Shameel Joosub, CEO at Vodacom Group, has revealed that although Neotel’s spectrum would give the operator ‘some breathing room’, it would not solve Vodacom’s spectrum needs, BusinessTech reports. The executive however refuted claims that the focus of the Neotel acquisition was to gain access to the operator’s spectrum holdings in the 800MHz and 1800MHz frequency bands, by saying that the deal was more in line with a capital investment strategy: ‘Fixed line is a focus, and Neotel gives us fixed capability… Secondly, we will be acquiring a customer base – effectively capital investments; there is also 16,000km of fibre… There is also spectrum…but even that does not solve our spectrum needs, to be frank. But it does give us some breathing room.’

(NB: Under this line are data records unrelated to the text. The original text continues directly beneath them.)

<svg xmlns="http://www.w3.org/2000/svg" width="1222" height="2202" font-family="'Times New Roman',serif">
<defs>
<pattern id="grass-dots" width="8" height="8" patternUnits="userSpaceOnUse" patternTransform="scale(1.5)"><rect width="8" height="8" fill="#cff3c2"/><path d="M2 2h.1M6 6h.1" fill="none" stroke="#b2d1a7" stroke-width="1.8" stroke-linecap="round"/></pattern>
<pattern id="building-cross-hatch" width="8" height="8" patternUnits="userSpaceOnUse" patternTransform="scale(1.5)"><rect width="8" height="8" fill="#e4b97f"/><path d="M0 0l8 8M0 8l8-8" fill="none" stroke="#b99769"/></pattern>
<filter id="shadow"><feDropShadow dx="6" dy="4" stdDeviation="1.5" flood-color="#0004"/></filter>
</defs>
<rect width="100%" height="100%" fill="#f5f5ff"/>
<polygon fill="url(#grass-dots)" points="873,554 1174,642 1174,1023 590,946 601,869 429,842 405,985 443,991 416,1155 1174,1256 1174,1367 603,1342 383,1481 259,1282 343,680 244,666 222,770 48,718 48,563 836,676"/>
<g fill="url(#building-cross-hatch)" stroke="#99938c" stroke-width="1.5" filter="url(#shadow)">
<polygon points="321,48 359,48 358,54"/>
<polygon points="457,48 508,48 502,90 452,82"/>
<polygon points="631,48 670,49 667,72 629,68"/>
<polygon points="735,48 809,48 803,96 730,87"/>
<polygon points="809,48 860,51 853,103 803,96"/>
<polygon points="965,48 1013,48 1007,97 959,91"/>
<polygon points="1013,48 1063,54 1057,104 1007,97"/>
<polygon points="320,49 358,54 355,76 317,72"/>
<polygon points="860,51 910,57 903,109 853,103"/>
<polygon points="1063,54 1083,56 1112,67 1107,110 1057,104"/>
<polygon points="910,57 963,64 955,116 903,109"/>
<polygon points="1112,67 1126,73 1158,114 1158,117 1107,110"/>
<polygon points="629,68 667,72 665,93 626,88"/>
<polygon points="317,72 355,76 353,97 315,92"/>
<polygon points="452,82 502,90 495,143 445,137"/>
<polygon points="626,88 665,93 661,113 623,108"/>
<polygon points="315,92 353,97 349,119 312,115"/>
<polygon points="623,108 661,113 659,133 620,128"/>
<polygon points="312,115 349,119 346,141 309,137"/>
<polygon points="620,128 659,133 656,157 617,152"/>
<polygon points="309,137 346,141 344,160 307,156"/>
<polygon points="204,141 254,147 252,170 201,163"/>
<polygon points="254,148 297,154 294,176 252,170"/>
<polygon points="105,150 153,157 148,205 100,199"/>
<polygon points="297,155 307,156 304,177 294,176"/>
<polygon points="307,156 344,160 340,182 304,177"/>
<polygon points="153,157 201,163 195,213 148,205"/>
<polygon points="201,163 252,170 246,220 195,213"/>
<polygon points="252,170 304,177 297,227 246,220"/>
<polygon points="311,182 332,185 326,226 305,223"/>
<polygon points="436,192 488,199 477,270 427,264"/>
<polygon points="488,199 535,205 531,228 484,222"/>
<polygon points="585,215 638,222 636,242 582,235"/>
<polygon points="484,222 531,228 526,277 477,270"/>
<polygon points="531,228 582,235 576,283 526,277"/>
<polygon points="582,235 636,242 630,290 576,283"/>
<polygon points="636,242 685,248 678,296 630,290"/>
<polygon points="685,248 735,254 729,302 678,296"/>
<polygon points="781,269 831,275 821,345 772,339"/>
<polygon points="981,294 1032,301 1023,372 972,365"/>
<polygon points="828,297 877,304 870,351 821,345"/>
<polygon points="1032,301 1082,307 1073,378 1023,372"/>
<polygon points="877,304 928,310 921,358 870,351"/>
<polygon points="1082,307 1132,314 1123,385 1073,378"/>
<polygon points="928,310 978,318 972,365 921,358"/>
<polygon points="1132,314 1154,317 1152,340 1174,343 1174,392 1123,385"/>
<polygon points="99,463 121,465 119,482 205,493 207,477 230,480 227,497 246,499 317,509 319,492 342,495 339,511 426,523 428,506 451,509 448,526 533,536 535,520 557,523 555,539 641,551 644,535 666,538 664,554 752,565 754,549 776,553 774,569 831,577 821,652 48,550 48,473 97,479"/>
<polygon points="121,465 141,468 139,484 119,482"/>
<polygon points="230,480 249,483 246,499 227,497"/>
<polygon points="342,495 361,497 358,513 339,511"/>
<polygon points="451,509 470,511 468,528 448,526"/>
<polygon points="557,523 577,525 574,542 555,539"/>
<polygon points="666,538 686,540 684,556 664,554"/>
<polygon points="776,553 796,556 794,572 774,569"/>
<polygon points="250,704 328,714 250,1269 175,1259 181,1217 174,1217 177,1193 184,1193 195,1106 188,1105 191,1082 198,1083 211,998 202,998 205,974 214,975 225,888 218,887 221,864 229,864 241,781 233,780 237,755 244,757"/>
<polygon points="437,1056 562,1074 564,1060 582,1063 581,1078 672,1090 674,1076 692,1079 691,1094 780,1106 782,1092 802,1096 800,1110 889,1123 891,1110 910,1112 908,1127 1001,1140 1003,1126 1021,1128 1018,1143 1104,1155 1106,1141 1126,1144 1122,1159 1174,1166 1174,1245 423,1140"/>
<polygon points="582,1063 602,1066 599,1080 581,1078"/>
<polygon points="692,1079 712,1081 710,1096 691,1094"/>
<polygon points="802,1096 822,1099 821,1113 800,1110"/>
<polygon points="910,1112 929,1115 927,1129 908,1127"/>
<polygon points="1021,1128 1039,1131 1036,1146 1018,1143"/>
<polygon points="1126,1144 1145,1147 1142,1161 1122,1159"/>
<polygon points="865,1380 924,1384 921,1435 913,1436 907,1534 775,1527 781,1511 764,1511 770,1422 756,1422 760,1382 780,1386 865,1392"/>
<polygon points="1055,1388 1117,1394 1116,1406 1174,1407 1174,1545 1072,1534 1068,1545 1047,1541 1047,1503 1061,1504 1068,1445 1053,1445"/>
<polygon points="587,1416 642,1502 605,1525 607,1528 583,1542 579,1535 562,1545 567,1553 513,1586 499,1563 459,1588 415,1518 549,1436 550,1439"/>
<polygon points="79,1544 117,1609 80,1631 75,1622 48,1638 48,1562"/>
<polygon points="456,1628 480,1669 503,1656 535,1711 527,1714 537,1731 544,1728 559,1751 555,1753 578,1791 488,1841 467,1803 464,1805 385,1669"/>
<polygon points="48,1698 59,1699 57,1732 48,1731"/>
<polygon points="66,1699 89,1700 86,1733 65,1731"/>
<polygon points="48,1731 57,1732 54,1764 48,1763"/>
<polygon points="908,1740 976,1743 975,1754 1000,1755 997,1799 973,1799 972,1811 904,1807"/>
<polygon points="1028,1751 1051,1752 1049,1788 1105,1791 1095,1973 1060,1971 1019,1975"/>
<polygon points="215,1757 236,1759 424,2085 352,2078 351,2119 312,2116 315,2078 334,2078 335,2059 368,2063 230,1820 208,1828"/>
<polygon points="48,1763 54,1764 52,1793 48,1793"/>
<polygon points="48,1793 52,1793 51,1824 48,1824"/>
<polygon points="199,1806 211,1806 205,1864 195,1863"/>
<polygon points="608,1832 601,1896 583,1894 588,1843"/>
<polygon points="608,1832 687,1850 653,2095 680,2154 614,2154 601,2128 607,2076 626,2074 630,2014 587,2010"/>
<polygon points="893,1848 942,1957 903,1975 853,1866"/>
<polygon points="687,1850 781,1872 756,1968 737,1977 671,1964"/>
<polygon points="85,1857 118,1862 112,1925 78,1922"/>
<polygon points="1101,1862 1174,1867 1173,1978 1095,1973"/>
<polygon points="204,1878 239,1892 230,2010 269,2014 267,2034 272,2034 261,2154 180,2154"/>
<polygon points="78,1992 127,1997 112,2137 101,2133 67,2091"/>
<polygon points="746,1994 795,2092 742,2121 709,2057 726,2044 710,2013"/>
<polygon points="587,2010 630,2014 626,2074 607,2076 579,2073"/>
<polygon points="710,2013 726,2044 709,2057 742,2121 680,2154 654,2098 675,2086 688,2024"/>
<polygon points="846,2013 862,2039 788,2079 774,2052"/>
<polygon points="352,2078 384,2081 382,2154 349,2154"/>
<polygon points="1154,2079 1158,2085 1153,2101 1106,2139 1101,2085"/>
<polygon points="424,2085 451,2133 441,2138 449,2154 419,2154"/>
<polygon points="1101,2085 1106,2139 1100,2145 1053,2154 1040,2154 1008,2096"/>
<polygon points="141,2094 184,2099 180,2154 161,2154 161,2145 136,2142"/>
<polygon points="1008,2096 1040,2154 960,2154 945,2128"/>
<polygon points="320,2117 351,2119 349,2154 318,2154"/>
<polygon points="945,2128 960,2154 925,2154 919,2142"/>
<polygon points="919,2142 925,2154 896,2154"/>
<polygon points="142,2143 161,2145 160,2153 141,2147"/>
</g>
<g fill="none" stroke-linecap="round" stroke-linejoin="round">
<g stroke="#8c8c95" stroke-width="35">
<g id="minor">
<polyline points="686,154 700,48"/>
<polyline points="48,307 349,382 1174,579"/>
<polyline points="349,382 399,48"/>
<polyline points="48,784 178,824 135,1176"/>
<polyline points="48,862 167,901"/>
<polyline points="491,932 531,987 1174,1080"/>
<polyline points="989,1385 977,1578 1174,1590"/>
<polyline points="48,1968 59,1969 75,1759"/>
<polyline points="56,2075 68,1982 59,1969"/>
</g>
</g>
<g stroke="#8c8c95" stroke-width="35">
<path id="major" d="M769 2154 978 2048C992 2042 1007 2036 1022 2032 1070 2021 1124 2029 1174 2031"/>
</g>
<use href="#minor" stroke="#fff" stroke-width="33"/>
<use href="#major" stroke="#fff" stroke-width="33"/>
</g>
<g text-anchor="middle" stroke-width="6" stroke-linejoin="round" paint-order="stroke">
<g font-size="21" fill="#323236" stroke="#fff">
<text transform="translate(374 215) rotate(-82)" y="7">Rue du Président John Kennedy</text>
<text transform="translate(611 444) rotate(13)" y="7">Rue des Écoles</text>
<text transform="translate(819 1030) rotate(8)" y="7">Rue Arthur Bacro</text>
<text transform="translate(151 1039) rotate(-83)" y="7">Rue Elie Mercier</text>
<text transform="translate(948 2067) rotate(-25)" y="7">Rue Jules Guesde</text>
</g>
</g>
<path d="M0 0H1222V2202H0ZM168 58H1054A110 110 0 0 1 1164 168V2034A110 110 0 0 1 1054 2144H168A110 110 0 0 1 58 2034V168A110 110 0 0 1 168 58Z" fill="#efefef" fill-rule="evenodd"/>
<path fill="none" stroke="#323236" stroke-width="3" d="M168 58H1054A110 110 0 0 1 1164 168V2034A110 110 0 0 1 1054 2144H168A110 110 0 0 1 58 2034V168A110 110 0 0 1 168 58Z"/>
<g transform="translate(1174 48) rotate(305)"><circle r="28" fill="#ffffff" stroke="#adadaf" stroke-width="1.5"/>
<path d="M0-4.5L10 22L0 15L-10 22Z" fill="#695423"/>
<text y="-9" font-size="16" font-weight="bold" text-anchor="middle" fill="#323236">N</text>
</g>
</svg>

As previously reported by CommsUpdate, in May 2014 Vodacom agreed to acquire South Africa’s second national operator (SNO) Neotel from its majority-owner Tata Communications of India for ZAR7 billion (USD676 million); the deal is currently open for public comments as part of the Competition Commission (CompCom) approval process. Neotel has 15,000km of fibre-optic cable, including 8,000km of metro fibre in Johannesburg, Cape Town and Durban and is authorised to use 2×12MHz in the 1800MHz band, 2×5MHz in the 800MHz band and 2×28MHz in the 3.5GHz band. Spectrum is a crucial part of Vodacom’s future plans, as competition for provision of next generation mobile broadband services – Long Term Evolution (LTE) and LTE-Advanced (LTE-A) – is heating up. Vodacom, which launched LTE in April 2013, trialled LTE-A technology last week, achieving down/uplink speeds of 270Mbps/40Mbps over the network; the operator used 2×20MHz of spectrum in the 2600MHz frequency band to showcase the technology.